Larry Printz, Tribune News Service on

Published in Automotive News

For Jaguar Land Rover, this September’s been less Indian summer and more digital Armageddon. A cyberattack all but unplugged the lights three weeks ago at JLR’s Solihull, Halewood and Wolverhampton plants, turning off the hum of British manufacturing faster than you can say “two-tone Range Rover.” Production is frozen. As for Jaguar, it’s been on ice for longer, and not because of ransomware.

Let’s be honest: Jaguar lost the plot years ago. Somewhere between badge-engineered Fords and a sea of crossovers, the brand that once gave us the XKE became another sad entry among luxury automakers. But apparently, someone at Tata Group noticed. And now they’ve decided to blow it all up and start over. Production of all Jaguars save the F-Pace ceased in May 2024 as a sort of brand palate cleanser.

Now, Jaguar’s not just rebooting. It's reincarnating. The brand that once turned heads with E-Types and Le Mans trophies is going fully electric and unapologetically upmarket. The halo of this new era is a concept car called the Jaguar 00, a rolling sculpture that looks less like Coventry and more like it was designed by Tom Ford. It dropped jaws last December at Art Basel Miami, and not because it looked anything remotely like a current Jaguar. And that’s the point.

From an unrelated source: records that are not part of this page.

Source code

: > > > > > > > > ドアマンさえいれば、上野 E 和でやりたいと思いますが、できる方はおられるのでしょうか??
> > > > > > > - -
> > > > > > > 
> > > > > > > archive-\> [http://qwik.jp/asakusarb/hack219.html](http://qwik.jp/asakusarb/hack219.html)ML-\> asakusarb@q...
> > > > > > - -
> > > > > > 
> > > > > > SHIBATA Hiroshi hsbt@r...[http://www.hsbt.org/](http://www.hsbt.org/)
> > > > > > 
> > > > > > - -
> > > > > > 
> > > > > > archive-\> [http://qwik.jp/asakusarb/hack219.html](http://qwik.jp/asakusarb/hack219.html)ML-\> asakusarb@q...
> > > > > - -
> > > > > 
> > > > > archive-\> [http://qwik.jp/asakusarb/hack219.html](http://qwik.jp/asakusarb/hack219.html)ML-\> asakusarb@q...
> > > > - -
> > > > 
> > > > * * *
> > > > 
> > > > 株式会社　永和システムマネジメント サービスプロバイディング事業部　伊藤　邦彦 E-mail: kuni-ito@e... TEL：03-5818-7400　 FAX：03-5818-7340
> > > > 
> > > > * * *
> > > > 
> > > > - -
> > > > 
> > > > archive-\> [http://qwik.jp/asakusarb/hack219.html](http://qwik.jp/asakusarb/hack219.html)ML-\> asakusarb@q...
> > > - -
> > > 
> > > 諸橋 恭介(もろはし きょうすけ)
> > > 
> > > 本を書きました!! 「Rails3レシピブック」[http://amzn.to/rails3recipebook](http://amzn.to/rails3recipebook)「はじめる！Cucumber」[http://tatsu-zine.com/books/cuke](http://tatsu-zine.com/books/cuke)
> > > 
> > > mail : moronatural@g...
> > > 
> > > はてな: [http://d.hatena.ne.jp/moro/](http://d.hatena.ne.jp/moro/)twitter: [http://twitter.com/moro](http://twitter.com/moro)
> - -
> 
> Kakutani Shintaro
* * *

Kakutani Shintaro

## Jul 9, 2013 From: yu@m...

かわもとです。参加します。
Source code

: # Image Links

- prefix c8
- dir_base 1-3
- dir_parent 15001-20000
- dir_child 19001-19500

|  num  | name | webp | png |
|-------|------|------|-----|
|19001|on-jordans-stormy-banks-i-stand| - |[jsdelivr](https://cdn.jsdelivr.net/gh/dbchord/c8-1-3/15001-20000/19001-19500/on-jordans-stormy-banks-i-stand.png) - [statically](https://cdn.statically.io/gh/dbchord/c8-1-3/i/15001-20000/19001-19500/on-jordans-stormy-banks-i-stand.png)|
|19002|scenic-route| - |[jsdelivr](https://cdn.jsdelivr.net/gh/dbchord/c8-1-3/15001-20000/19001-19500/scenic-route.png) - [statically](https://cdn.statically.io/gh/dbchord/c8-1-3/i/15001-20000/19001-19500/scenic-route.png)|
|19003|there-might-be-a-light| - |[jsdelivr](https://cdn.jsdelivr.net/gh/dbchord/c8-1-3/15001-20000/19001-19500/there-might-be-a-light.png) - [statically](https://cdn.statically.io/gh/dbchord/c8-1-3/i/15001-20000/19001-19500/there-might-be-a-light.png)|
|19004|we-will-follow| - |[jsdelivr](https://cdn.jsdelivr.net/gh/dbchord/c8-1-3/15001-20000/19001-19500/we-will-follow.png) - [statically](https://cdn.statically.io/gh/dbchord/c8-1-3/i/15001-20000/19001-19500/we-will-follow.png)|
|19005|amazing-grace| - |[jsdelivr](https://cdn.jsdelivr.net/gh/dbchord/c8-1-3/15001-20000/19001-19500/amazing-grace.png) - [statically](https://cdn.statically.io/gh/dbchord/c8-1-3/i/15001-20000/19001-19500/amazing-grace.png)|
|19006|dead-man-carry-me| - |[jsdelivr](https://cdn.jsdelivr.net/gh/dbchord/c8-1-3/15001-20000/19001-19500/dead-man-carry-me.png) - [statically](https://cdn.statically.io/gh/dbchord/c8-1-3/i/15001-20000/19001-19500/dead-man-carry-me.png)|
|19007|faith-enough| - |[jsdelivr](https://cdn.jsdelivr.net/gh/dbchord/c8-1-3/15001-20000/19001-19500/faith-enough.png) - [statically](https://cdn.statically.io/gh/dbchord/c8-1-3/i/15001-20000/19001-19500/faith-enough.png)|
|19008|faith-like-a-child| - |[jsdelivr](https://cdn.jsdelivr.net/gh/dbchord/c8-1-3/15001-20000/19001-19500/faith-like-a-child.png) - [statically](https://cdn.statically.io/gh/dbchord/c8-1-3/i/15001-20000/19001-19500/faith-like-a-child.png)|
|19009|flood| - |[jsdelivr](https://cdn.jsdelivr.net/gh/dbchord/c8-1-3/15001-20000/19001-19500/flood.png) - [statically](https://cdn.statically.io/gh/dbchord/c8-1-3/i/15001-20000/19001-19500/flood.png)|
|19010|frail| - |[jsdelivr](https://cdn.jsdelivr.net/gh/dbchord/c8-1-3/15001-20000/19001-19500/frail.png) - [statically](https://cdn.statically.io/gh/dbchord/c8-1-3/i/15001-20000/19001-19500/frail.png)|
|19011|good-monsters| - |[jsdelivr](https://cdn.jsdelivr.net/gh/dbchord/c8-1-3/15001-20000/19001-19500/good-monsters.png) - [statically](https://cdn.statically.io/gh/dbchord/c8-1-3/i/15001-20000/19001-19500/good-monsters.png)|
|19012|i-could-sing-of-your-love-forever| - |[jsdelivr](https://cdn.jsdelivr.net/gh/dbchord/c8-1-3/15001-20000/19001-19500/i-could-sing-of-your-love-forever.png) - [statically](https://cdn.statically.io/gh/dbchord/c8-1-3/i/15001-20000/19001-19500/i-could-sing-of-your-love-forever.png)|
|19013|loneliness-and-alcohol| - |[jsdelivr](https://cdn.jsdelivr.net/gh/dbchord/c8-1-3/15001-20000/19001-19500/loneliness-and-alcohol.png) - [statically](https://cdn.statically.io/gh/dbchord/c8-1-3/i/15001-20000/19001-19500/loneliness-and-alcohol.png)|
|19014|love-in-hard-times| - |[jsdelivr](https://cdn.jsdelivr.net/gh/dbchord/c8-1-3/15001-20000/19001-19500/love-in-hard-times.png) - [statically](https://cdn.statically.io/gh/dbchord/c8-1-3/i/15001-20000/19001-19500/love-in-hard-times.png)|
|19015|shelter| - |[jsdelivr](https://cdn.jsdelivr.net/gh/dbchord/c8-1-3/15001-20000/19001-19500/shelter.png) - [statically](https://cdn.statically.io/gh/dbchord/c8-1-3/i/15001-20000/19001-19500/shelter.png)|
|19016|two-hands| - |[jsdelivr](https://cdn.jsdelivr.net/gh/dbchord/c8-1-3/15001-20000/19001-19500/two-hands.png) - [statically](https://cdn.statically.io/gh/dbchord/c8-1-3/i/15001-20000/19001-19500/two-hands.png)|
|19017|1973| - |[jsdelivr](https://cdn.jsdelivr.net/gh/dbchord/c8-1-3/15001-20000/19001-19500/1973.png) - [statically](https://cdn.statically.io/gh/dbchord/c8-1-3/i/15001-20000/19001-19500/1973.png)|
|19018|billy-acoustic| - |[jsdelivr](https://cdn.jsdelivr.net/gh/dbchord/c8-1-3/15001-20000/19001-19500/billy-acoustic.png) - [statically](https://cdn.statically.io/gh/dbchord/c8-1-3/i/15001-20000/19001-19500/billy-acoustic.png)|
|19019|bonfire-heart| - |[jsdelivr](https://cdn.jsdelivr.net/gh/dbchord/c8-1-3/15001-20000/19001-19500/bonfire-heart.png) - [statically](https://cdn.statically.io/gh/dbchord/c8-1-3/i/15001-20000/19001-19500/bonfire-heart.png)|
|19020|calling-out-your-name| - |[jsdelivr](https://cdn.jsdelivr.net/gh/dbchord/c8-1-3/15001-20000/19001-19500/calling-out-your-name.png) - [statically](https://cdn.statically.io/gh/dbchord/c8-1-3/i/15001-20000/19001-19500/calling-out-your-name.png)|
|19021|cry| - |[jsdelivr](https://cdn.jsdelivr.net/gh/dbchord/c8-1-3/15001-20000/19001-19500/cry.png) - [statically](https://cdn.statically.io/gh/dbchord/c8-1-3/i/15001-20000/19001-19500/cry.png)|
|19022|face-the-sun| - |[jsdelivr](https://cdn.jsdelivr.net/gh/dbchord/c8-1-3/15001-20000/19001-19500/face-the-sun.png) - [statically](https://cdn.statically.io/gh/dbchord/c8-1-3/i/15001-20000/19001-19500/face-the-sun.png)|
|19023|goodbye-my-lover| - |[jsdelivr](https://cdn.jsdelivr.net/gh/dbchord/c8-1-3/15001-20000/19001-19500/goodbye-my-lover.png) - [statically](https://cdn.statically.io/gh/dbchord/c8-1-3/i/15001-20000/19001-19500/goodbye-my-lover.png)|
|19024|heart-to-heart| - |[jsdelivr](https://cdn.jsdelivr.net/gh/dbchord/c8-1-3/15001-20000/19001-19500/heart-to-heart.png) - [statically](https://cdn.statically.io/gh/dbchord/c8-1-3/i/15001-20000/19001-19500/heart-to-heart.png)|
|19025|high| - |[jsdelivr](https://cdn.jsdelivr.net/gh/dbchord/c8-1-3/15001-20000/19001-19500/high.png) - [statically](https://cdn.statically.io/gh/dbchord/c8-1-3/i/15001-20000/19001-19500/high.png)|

“The guidelines that we had from Gerry were words,” said Axel Goulée, Jaguar’s lead materiality designer, referring to Chief Creative Officer Gerry McGovern, the man with more opinions on sheet metal than most have on politics. McGovern wanted something that had presence and originality. So, he turns his team into a design Hunger Games: three design squads, 17 full-size models, one winner. The directive? Make something exceptional, not a retro remix nor a halfhearted homage. It had to feel like 2030 and still make you feel something.

“There were some beautiful designs,” said Jaguar Managing Director Rawdon Glover. But the one chosen sports a long hood, short overhangs and a roofline like a tense muscle. It’s not the past, but it knows the past.

Of course, designing a stunner is easy when it doesn’t have to move. Making it work on a real platform? That’s where most dreams die. Jaguar realized shoehorning this thing onto the existing Range Rover MLA platform would have ruined the proportions. The height, the stance, the vibe would all go out the window.

 

So they did the unthinkable: They built a new EV platform expressly for Jaguar. Expensive? Definitely. Necessary? Absolutely. Because, as Glover put it, “You don’t want to engineer all the joy out of the design.”

And now comes the driving. Jaguar engineers have been running laps in vintage big cats, decoding what made them feel special and alive. Because if this thing doesn’t drive like a Jaguar, what’s the point? It’s not just about quickness. It’s about romance. It’s about modern opulence. It’s about making you feel something inappropriate on a back road at dusk.

The production version of the Type 00, expected to drop in 2026, is a sedan. But don’t expect three-box boredom. Designers claim the front and rear ends of the Type 00 are nearly identical to the sedan. No neutering. No softening. This cat keeps its claws.

Jaguar knows it will be divisive. That’s McGovern’s plan. Love it or hate it, you won’t ignore it. That’s the kind of relevance money can buy if you spend it like you mean it. In the end, the new Jaguar has to be what a Jaguar always was: fast, sensual and just unreliable enough to feel human. It’s like a great affair: intoxicating, slightly dangerous and impossible to explain to your accountant.